**Supplied information**
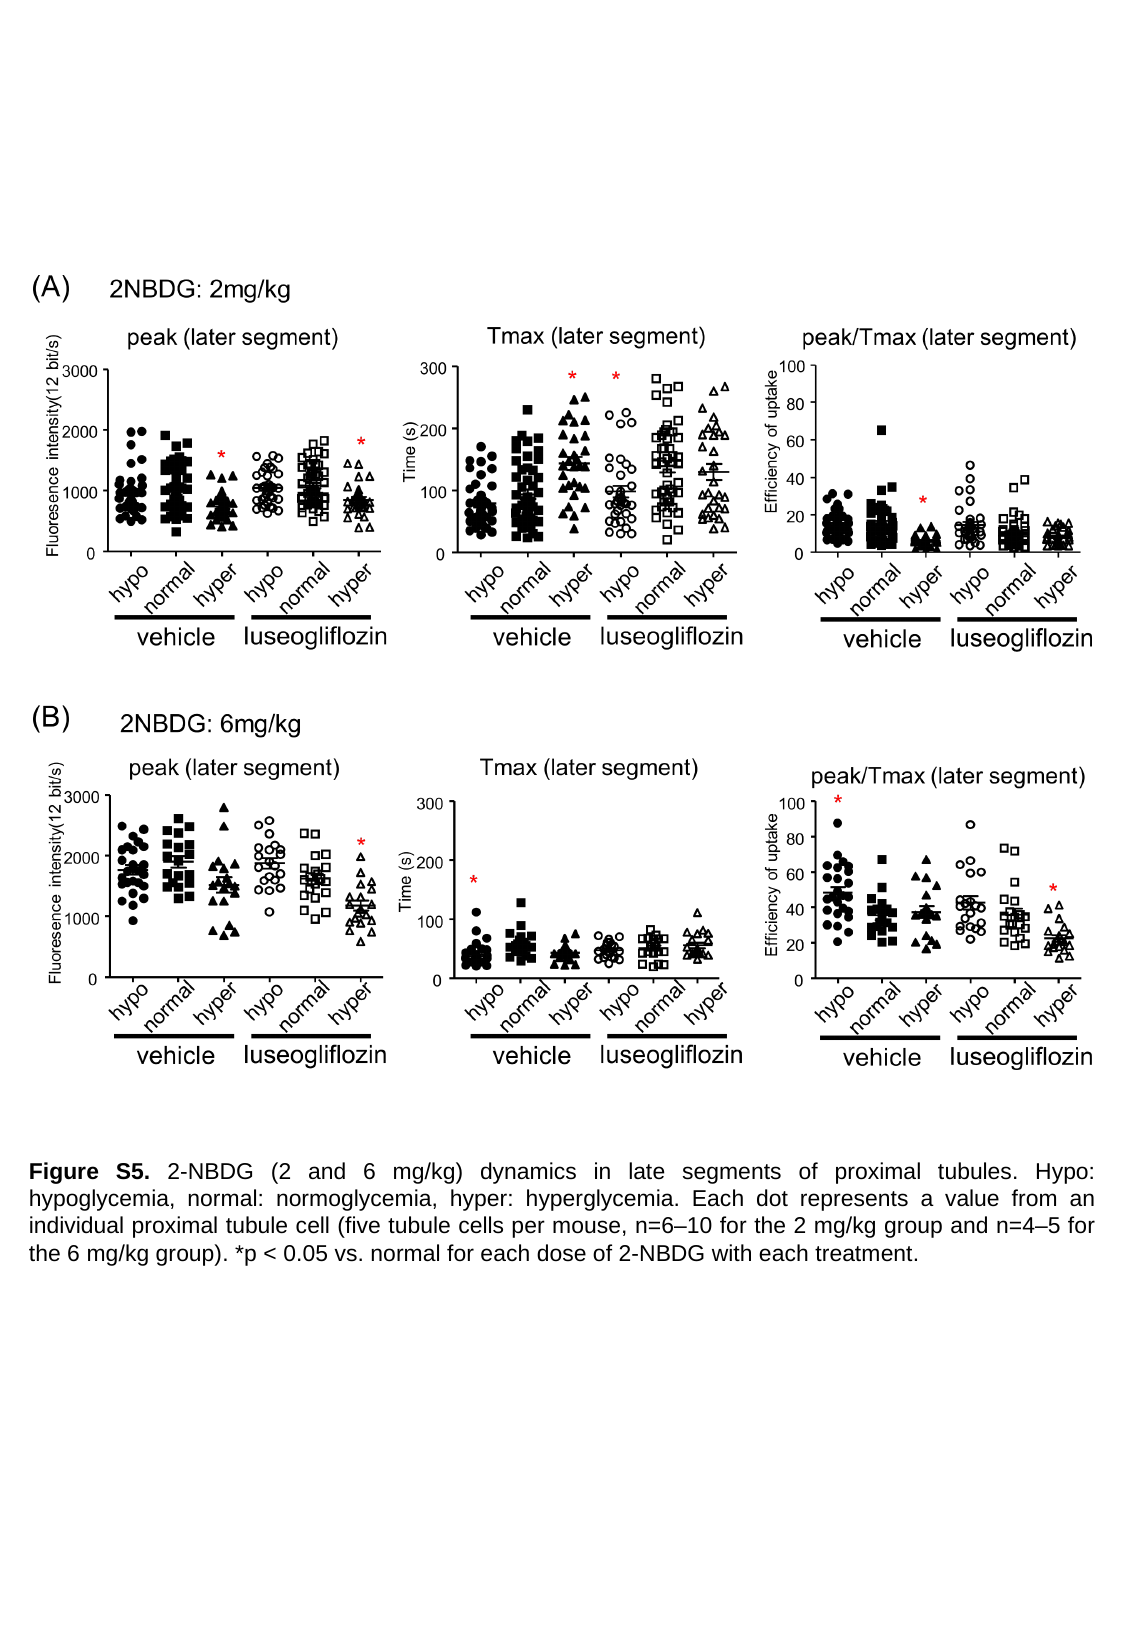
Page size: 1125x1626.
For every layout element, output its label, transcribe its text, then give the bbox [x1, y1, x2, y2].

text_box Figure S5. 2-NBDG (2 and 6 mg/kg) dynamics in late segments of proximal tubules. Hypo: hypoglycemia, normal: normoglycemia, hyper: hyperglycemia. Each dot represents a value from an individual proximal tubule cell (five tubule cells per mouse, n=6–10 for the 2 mg/kg group and n=4–5 for the 6 mg/kg group). *p < 0.05 vs. normal for each dose of 2-NBDG with each treatment. [14, 1148, 1111, 1274]
picture [33, 275, 1092, 1070]
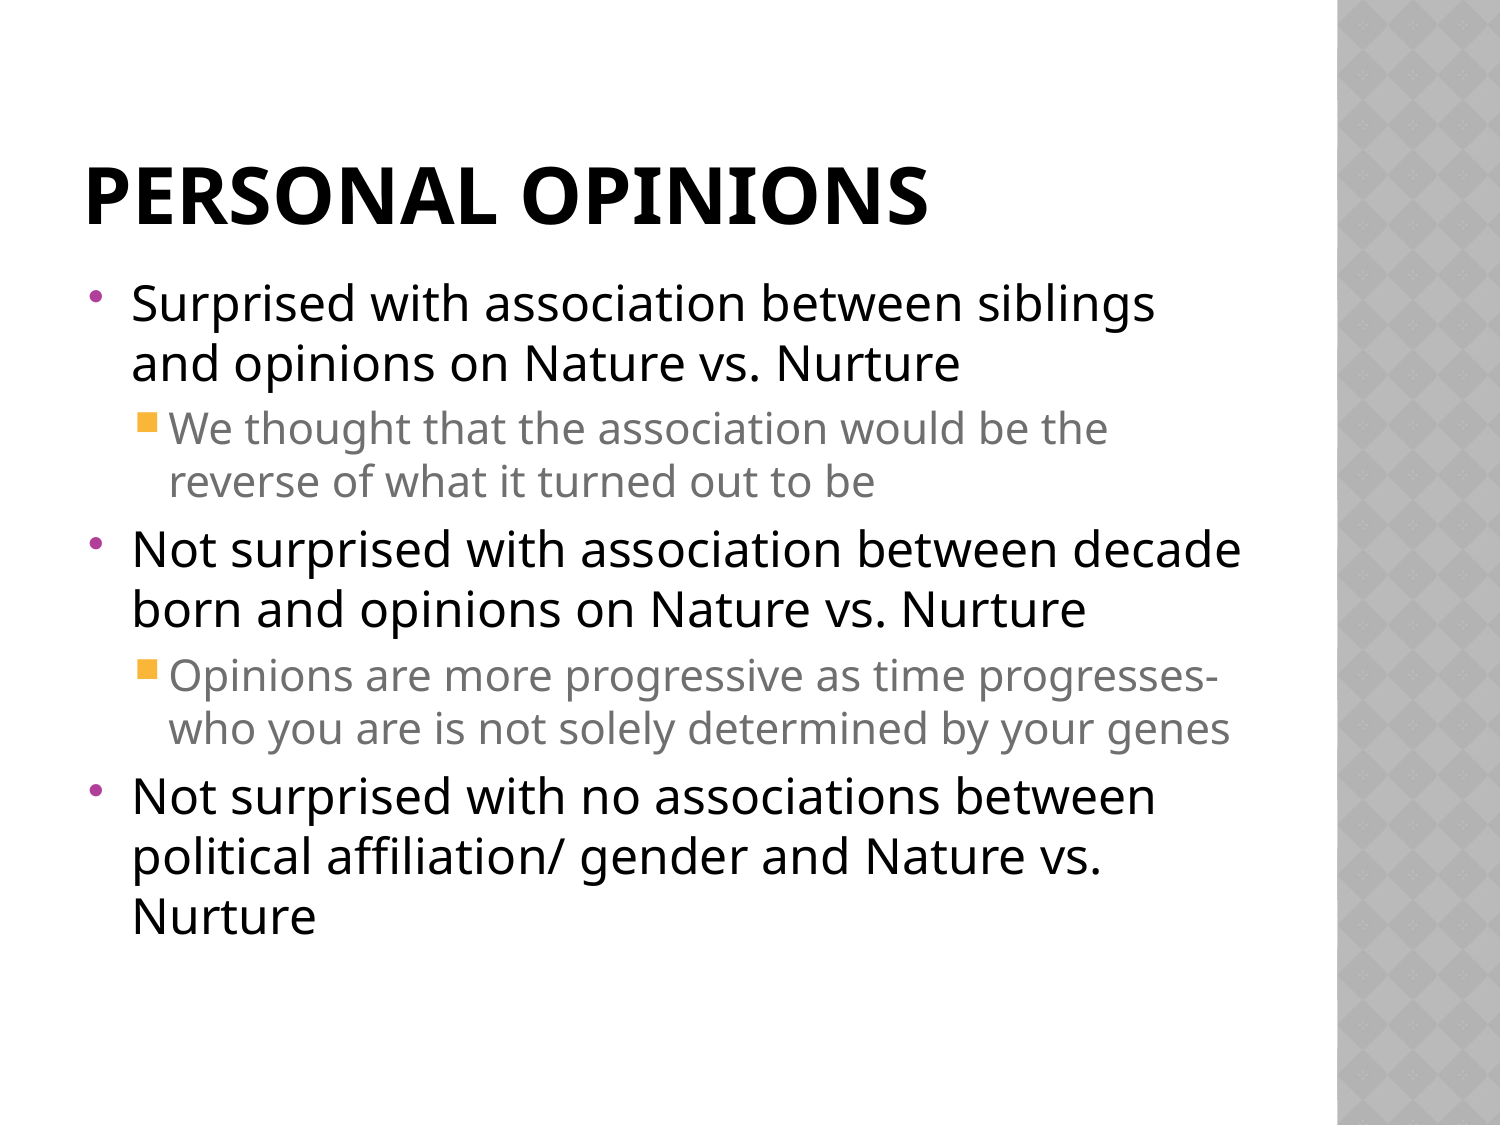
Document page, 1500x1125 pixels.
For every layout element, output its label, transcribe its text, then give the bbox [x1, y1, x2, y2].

list Surprised with association between siblings and opinions on Nature vs. Nurture We thought that the association would be the reverse of what it turned out to be Not surprised with association between decade born and opinions on Nature vs. Nurture Opinions are more progressive as time progresses- who you are is not solely determined by your genes Not surprised with no associations between political affiliation/ gender and Nature vs. Nurture [75, 264, 1263, 1059]
title Personal Opinions [75, 52, 1263, 240]
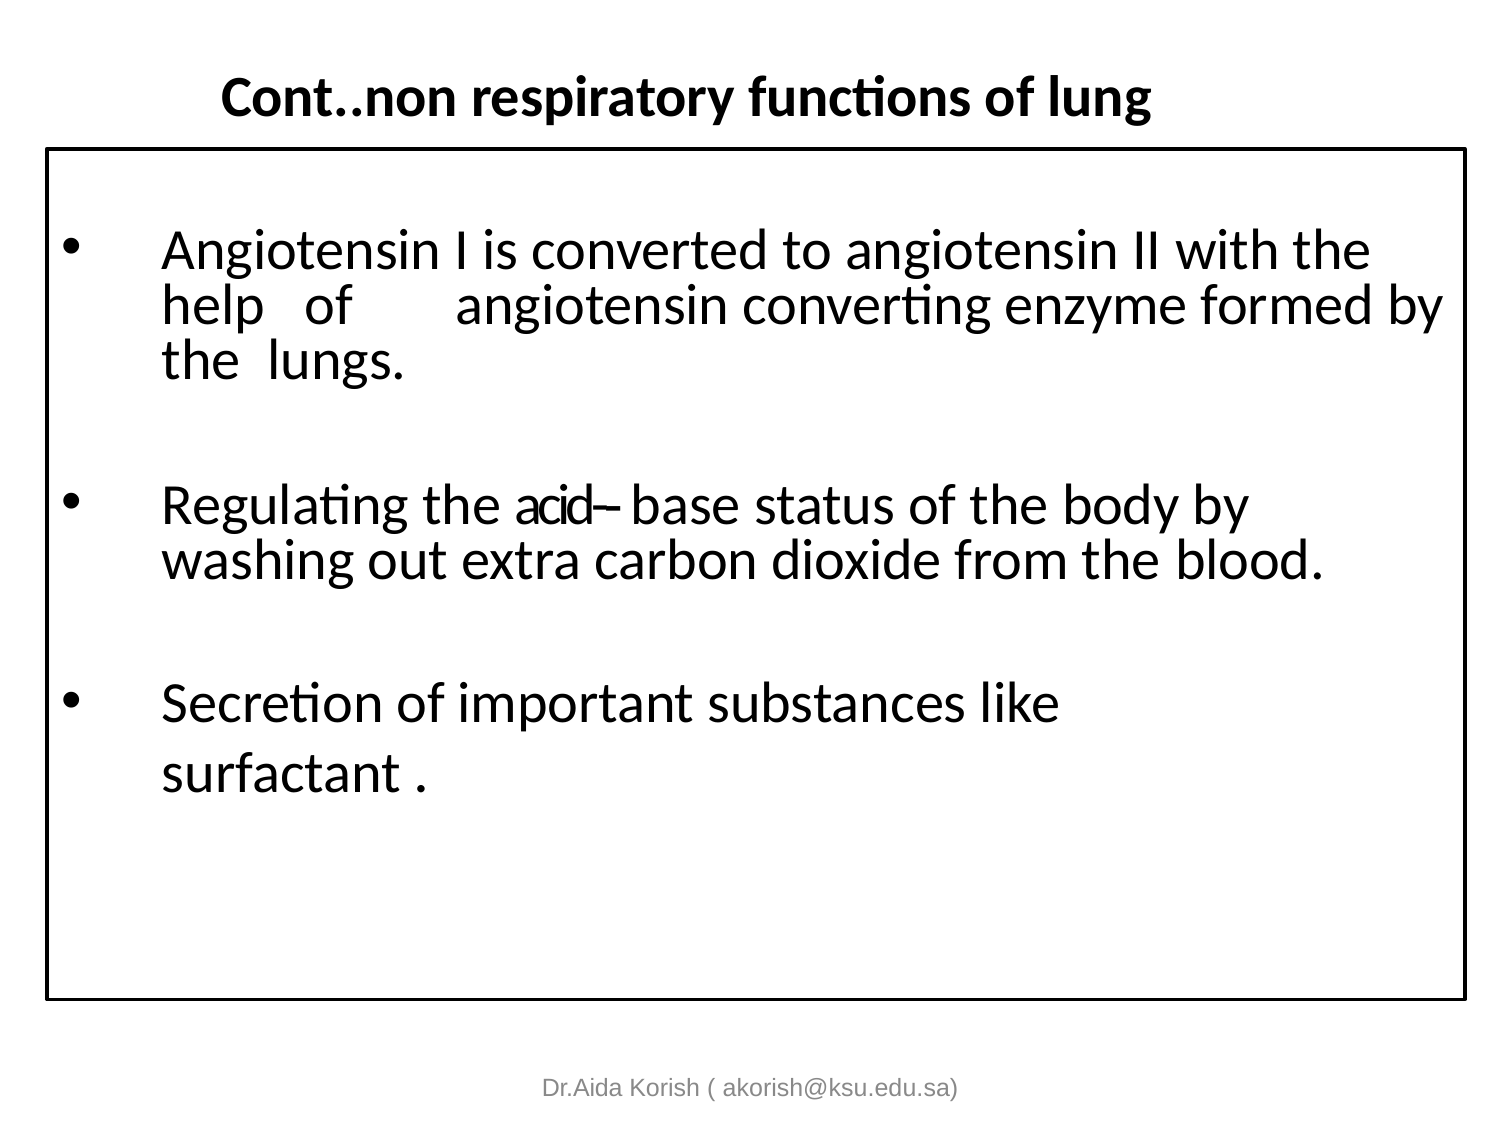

**Task to carry out**
Retype the listing above exactly. Pictures are not part of the copy.

**Result**
Page size: 1125x1626.
For every layout element, output its label, transcribe its text, then give the bbox [x1, y1, x2, y2].

text_box Figure S5. 2-NBDG (2 and 6 mg/kg) dynamics in late segments of proximal tubules. Hypo: hypoglycemia, normal: normoglycemia, hyper: hyperglycemia. Each dot represents a value from an individual proximal tubule cell (five tubule cells per mouse, n=6–10 for the 2 mg/kg group and n=4–5 for the 6 mg/kg group). *p < 0.05 vs. normal for each dose of 2-NBDG with each treatment. [14, 1148, 1111, 1274]
picture [33, 275, 1092, 1070]
Document page, 1500x1125 pixels.
For every layout element, output its label, transcribe its text, then give the bbox [x1, y1, x2, y2].

list Surprised with association between siblings and opinions on Nature vs. Nurture We thought that the association would be the reverse of what it turned out to be Not surprised with association between decade born and opinions on Nature vs. Nurture Opinions are more progressive as time progresses- who you are is not solely determined by your genes Not surprised with no associations between political affiliation/ gender and Nature vs. Nurture [75, 264, 1263, 1059]
title Personal Opinions [75, 52, 1263, 240]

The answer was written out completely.